Dr Bruhn described how Nicola Tesla, a Serbia immigrant, overcame Thomas Edison's commitment to power distribution systems based on direct current and established the present alternating current electrical grids. Tesla invented the radio, created lightning, operated
boats by remote control. And all this at the turn of the nineteenth century! "Tesla's is a physics of vibrations. He thought everything in nature operates on vibrations corresponding to alternating current. Tune a coil to the natural frequency of the electricity in the earth, and, using the coil, disturb the electrostatic equilibrium of earth, and this will resonate, amplify, create a mighty force, and harmonics, which can build up to immense effects. The earth is a battery. Produce a commotion in its electrical field, and you can draw all the power from it mankind will ever need. In the natural equilibrium, produce commotion that amplifies the vibrations, and you will produce tremendous results. I think of this as ample-vibes. Mechanical vibrations augmenting resonance can create stupendous effects on matter when it resonates with either the natural vibrations or one of the harmonics. And electricity! You can transmit it like radio, through air or through the earth. Vibrations! Resonance! Augmented! Apply it to gravity, or even to light!" Eyes dilating, he looked around the room. "Electricity is everywhere!" And now he was gesturing. "Matter is contained vibrations; energy is unconfined vibrations!" He stamped the floor and said: "It's just coming to me! Tesla's physics resonate with the new physics called Chaos!"

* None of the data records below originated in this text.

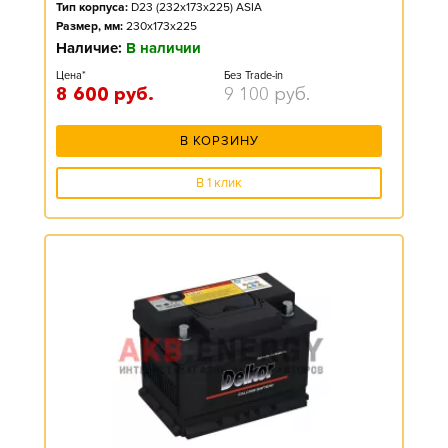
Тип корпуса:
D23 (232x173x225) ASIA
Размер, мм:
230x173x225
Наличие:
В наличии
Цена*
Без Trade-in
8 600
руб.
9 100
руб.
В КОРЗИНУ
В 1 клик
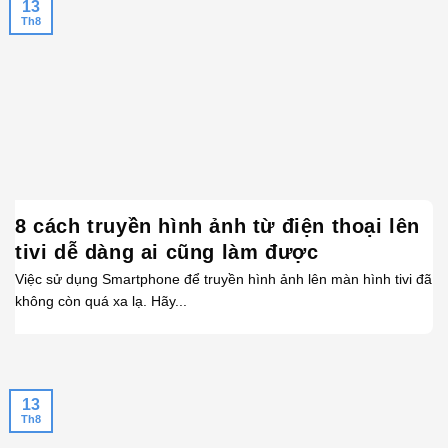
13
Th8
8 cách truyền hình ảnh từ điện thoại lên
tivi dễ dàng ai cũng làm được
Việc sử dụng Smartphone để truyền hình ảnh lên màn hình tivi đã
không còn quá xa lạ. Hãy...
13
Th8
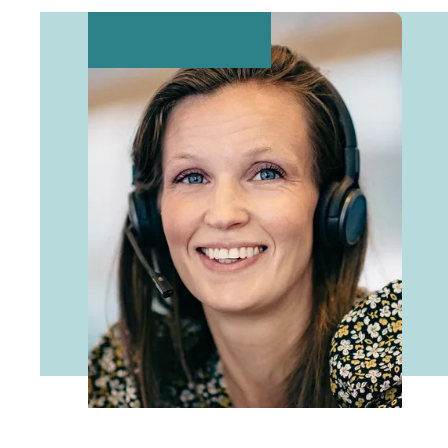
Administrationsomkostninger
Investeringsomkostninger
Øvrige omkostninger
Der indgår både direkte og indirekte o
indirekte omkostninger, som trækkes fra
investeringsomkostninger.
Beregningen tager udgangspunkt i, at he
kommet 1. januar, uanset om der i prak
indbetalinger.
Til administrationsomkostningerne fratr
588 kr. Desuden fratrækker vi 0,423 % a
investeringsomkostninger. Vi har foruds
fradrag af investeringsomkostninger og
risikoforrentningen er 0,00 %.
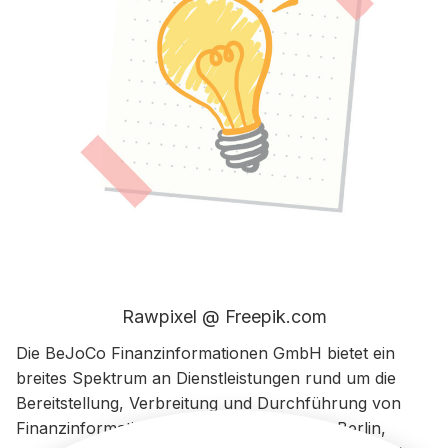
Rawpixel @ Freepik.com
Die BeJoCo Finanzinformationen GmbH bietet ein
breites Spektrum an Dienstleistungen rund um die
Bereitstellung, Verbreitung und Durchführung von
Finanzinformationen. Die Firma mit Sitz in Berlin,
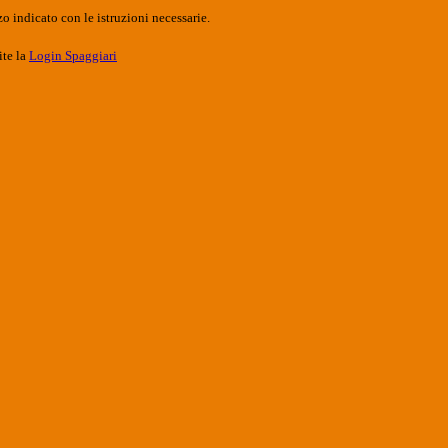
o indicato con le istruzioni necessarie.
ite la
Login Spaggiari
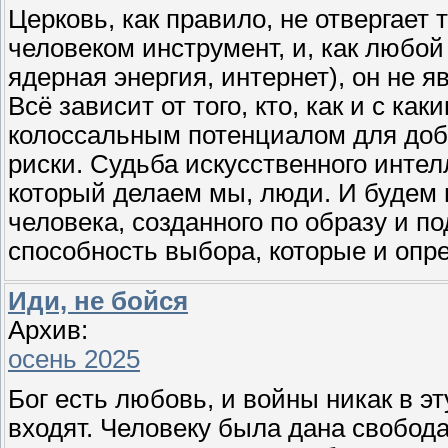
Церковь, как правило, не отвергает 
человеком инструмент, и, как любо
ядерная энергия, интернет), он не 
Всё зависит от того, кто, как и с ка
колоссальным потенциалом для добр
риски. Судьба искусственного интелл
который делаем мы, люди. И будем 
человека, созданного по образу и п
способность выбора, которые и опр
Иди, не бойся
Архив:
осень 2025
Бог есть любовь, и войны никак в эт
входят. Человеку была дана свобода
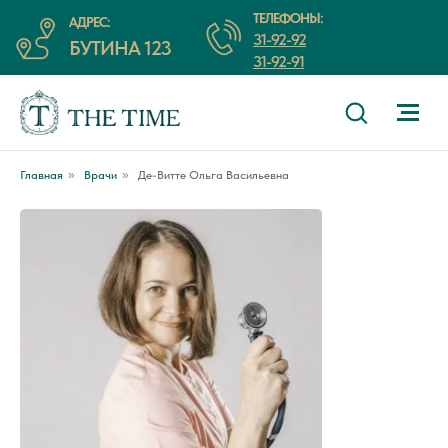
ТЕЛЕФОНЫ:
АДРЕС:
31-92-92
БУТИНА 123
31-92-91
Главная
»
Врачи
»
Де-Витте Ольга Васильевна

"Dr Bruhn, if humans can get all the power they want, free, and for a century they've known how, why the hell don't they?" "Because, as Tesla says, to do so would be to turn the immense capital wealth embodied in power plants, the coal and oil flow that feeds them, and the power grids themselves into worthless junk." He leaned against the window. "So the big banks and utilities have suppressed both research into and application of this seminal marvel: Tesla's physics of vibrations."
"It's stupidity, then, rather than necessity, which causes humankind to ravage the biosphere."
"Precisely so."
"It's time to erase humankind and let insects rule."